Mali : deux figures de l’opposition portées disparues dans un climat tendu
Mali : deux figures de l’opposition portées disparues dans un climat tendu
Le Mali traverse une période critique après la double disparition de l’opposant Mountaga Tall et de son fils aîné, Cheick Mamadou Tall, dans des circonstances troubles. Leurs avocats dénoncent des agissements illégaux et exigent leur libération immédiate.
Le 2 mai dernier, Mountaga Tall, avocat et figure majeure de l’opposition malienne, a été enlevé par des hommes encagoulés dans la capitale. Son fils, Cheick Mamadou Tall, a lui disparu le 16 mai, quelques jours après qu’un appel anormal l’ait alerté. Leurs avocats ont révélé ces faits dans un communiqué urgent, exprimant leur consternation face à ces événements.
Les défenseurs du droit rapportent que Cheick Mamadou Tall a été contacté par téléphone avant sa disparition soudaine. Le collectif d’avocats souligne que ces actes s’inscrivent dans une série d’enlèvements ciblant les détracteurs du régime actuel. Ils appellent les autorités judiciaires à intervenir sans délai pour éclaircir ces disparitions et garantir la sécurité des deux hommes.
Un opposant historique sous pression
Mountaga Tall, ancien membre influent du mouvement M5-RFP, a joué un rôle clé dans la chute du président Ibrahim Boubacar Keïta en 2020. Initialement proche des militaires arrivés au pouvoir, il s’est progressivement éloigné du régime, devenant une voix critique des restrictions imposées à la société civile et aux libertés fondamentales.
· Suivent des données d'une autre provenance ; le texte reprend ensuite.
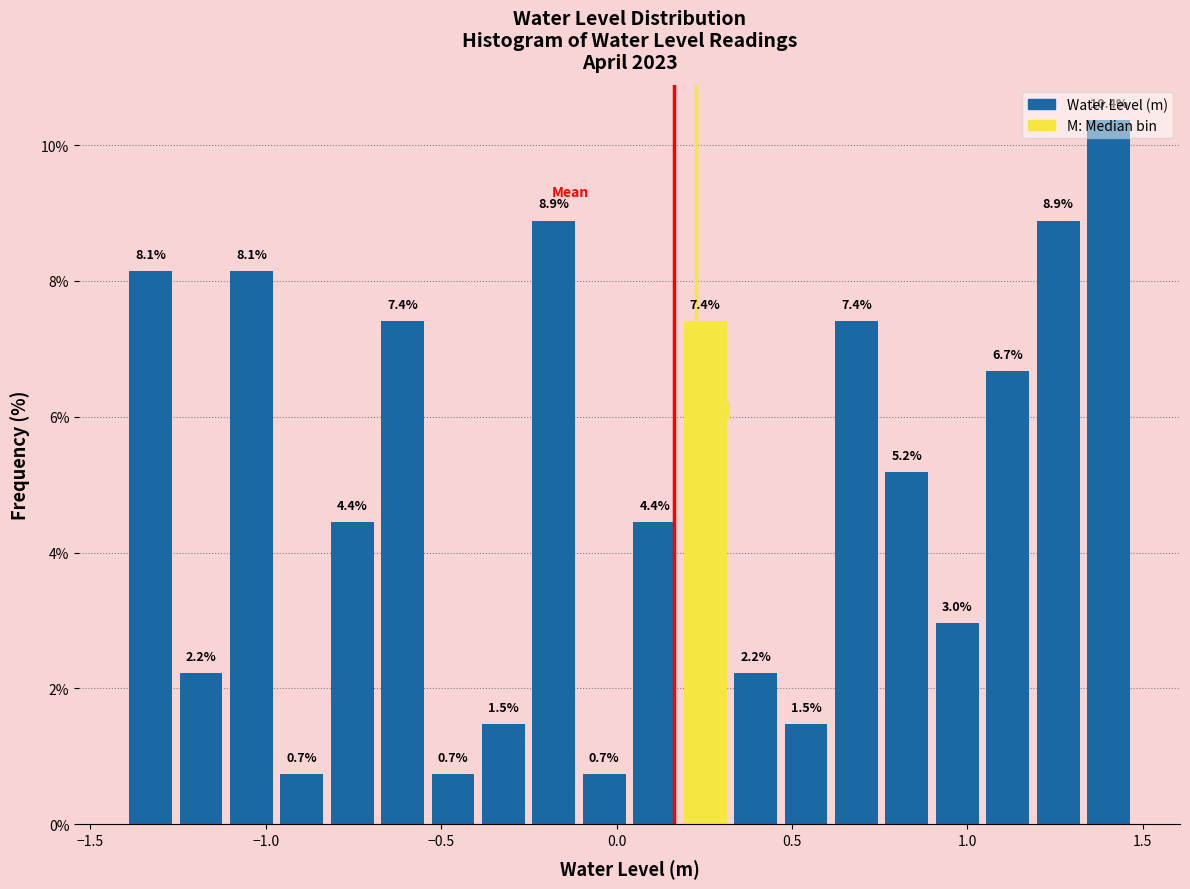

Around what value on the x-axis is the tallest bar? Give the approximate position of its centre, as read against the axis.

1.40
Son engagement dans la défense des droits humains et sa participation active aux contestations lui ont valu de représenter plusieurs détenus politiques ces derniers mois. Ces derniers mois, il a notamment plaidé contre la dissolution des partis politiques décidée par les autorités militaires, une mesure qui a exacerbé les tensions avec l’opposition organisée.
Contexte politique explosif
Ces enlèvements surviennent dans un contexte particulièrement tendu au Mali. Les autorités militaires, au pouvoir depuis 2020, font face à une opposition croissante et à des défis sécuritaires majeurs. Les attaques récentes menées par des groupes djihadistes et des rebelles dans le nord du pays ont encore fragilisé la stabilité nationale.
Mountaga Tall défendait des arrestedés sur ordre de la junte, accusés de « tentative de déstabilisation ». Ses recours juridiques contre les mesures autoritaires du régime illustrent la polarisation actuelle entre les institutions militaires et les forces vives de la société civile malienne.
La communauté internationale et les organisations de défense des droits observent avec une attention croissante l’évolution de cette crise, qui pourrait aggraver encore la situation sécuritaire et politique du pays.